Problem description:
Answer these questions using the excerpt below on the building-cube method for an atmospheric model.
(a) What is the name of the 2D non-hydrostatic atmospheric model to which the method is introduced?
(b) How does the original BCM handle the time step across cubes?
(c) What is introduced at fine-coarse cube boundaries to ensure global mass conservation?

Document excerpt:
In this study, the BCM is modified and introduced to a 2D non‐hydrostatic atmospheric model based on a Cartesian cut cell grid, named ‘Sayaca‐2D’ (Yamazaki and Satomura, 2010). The main modifications lie in the time‐stepping procedure and flux calculation at fine‐coarse cube boundaries. Because the original BCM (Nakahashi, 2003) uses the same time step at all cubes, the time step must be small to stabilize the numerical integration of the finest cube and is applied to all cubes: overhead is added to the coarse cubes. Our method provides larger time steps at the coarse cubes and the solvers are subcycled at the fine cubes, like the method reported by Berger and Colella (1989), for example. Furthermore, a simple flux‐matching procedure for the BCM data structure is derived and introduced at fine‐coarse cube boundaries to ensure global mass conservation of the model. This Conserved Building‐Cube Method (CBCM) enables Sayaca‐2D to perform computationally efficient Cartesian‐grid simulations with both high near‐ground resolution and reasonable conservation characteristics.

Listed records:
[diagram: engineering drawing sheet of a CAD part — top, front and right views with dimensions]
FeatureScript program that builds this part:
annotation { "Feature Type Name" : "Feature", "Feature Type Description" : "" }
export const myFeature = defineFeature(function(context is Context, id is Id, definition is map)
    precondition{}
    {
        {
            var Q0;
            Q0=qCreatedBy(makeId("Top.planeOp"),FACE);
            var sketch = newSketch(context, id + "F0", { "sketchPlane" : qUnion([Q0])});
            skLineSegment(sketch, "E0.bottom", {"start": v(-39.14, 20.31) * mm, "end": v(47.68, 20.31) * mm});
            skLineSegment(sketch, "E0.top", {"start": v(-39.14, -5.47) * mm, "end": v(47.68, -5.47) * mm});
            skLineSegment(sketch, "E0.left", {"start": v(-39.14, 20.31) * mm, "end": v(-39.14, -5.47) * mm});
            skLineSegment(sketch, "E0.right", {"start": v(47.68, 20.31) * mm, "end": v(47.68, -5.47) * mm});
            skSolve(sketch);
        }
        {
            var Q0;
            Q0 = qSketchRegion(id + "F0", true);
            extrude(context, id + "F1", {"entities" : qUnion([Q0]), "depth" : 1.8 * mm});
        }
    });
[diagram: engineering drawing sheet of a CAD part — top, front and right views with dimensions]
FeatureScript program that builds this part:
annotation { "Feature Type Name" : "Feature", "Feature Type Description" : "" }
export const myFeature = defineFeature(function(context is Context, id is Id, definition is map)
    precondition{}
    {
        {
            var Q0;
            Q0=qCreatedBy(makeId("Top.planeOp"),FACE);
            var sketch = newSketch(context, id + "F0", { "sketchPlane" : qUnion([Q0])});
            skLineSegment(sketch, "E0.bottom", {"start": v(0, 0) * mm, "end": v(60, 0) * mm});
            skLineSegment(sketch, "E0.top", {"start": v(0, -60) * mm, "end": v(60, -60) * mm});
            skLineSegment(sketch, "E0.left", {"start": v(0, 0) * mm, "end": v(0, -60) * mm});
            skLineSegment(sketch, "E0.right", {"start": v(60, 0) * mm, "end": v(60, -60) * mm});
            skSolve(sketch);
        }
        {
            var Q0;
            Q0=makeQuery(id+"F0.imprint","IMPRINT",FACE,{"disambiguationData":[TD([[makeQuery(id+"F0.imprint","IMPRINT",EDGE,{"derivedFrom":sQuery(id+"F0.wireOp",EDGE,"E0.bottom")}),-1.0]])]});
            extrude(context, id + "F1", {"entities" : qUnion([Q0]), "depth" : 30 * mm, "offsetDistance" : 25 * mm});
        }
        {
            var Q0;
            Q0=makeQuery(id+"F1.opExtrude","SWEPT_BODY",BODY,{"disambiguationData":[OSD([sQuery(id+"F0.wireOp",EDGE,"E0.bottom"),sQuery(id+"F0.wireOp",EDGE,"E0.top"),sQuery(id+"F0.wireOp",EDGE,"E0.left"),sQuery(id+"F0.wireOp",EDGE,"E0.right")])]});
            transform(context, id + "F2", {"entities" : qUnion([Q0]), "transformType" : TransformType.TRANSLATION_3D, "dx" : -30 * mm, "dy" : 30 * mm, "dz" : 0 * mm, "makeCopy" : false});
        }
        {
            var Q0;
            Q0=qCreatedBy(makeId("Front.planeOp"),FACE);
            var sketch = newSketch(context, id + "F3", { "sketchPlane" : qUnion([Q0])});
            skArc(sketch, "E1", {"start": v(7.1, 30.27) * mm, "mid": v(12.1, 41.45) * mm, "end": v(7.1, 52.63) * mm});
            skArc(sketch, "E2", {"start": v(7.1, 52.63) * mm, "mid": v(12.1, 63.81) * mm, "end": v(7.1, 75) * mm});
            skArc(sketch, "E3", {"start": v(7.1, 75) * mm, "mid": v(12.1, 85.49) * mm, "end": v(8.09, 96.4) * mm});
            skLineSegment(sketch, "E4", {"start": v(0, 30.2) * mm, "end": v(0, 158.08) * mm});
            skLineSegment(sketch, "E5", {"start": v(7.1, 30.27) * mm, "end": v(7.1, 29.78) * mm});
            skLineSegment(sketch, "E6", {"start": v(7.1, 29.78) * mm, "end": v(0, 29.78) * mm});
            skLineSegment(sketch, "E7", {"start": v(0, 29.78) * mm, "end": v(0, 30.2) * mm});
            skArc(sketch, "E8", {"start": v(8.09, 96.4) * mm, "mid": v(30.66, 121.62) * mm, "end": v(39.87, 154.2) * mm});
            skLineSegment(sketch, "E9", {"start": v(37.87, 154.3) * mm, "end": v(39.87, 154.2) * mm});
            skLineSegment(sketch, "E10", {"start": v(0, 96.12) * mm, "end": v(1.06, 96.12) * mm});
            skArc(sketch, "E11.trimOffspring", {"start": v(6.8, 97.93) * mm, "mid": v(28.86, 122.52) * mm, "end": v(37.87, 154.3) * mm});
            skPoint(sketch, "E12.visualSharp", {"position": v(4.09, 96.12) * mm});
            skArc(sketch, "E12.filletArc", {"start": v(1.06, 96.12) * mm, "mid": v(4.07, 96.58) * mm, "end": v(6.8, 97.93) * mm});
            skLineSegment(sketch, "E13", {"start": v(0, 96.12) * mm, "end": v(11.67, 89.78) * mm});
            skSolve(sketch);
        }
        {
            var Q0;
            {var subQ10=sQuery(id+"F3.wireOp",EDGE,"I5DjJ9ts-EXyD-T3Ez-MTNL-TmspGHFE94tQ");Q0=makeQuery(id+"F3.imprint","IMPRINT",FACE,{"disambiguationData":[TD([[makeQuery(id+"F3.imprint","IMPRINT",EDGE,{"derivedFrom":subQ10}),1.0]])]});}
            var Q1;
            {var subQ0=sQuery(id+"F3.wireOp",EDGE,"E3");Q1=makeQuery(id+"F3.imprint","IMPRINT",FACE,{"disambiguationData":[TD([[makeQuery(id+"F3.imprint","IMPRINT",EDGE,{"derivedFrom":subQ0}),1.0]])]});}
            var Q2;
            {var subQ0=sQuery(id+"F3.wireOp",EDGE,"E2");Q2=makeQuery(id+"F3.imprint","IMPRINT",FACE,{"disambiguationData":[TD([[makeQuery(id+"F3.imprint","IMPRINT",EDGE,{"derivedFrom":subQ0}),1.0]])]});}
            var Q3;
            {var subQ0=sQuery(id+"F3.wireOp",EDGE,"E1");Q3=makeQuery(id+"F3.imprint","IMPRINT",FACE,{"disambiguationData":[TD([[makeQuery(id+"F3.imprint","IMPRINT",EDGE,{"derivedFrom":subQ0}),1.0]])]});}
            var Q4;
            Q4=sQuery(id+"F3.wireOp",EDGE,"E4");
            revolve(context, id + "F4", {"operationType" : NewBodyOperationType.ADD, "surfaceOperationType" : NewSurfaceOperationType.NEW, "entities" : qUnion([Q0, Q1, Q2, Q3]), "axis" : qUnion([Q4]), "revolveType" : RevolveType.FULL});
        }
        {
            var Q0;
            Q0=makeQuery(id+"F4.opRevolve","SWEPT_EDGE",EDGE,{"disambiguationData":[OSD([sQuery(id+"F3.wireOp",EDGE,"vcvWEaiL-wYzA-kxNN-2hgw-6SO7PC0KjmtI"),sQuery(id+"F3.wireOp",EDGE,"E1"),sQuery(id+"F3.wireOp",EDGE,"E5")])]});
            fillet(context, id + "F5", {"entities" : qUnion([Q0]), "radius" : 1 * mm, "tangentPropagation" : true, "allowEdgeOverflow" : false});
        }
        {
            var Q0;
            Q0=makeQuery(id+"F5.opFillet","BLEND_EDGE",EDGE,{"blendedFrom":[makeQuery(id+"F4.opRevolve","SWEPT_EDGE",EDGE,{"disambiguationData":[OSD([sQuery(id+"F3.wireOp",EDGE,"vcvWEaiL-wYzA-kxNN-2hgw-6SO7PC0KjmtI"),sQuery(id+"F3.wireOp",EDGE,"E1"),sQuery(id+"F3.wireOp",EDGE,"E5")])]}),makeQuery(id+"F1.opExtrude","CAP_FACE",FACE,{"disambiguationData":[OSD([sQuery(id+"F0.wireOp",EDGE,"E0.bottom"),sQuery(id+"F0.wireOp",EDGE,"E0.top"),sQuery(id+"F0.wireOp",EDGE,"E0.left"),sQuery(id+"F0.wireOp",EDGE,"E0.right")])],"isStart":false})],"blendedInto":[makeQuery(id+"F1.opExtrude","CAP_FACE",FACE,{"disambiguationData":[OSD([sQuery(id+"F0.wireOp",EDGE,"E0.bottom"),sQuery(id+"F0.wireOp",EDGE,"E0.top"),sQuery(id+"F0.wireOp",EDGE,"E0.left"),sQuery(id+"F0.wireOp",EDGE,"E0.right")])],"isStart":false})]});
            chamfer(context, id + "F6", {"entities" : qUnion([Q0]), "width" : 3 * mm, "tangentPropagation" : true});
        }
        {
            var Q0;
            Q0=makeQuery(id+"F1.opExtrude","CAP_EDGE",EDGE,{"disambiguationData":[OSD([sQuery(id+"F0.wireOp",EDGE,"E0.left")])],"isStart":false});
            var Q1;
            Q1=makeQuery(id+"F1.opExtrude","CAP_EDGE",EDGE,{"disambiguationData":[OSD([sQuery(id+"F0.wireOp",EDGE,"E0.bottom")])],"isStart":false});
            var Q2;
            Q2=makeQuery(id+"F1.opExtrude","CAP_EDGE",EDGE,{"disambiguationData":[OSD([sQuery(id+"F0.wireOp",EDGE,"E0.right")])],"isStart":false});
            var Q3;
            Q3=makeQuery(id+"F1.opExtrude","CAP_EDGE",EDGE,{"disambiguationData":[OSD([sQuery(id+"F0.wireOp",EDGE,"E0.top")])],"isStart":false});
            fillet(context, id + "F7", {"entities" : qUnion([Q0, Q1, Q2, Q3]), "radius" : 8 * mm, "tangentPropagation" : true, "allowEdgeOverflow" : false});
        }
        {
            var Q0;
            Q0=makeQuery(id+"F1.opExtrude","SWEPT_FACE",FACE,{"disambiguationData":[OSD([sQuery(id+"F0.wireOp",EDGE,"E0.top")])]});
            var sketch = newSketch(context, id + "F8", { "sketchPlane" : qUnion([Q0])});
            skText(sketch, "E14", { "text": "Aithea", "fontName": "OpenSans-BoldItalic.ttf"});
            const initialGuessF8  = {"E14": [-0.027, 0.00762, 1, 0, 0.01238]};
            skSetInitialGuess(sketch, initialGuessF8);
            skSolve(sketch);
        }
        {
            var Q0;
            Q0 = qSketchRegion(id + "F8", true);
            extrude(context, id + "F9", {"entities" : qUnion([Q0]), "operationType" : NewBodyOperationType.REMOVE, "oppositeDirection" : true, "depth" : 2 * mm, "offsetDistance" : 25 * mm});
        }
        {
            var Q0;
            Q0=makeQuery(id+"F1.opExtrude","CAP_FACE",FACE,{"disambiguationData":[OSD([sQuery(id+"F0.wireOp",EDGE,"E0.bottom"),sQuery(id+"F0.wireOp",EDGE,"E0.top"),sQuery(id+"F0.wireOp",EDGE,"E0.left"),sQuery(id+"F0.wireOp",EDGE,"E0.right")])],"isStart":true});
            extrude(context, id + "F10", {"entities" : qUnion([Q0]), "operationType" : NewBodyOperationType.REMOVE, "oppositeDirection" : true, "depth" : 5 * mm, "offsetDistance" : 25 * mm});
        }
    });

Result for this exercise:
(a) Sayaca-2D.
(b) It uses the same time step at all cubes.
(c) A simple flux-matching procedure for the BCM data structure.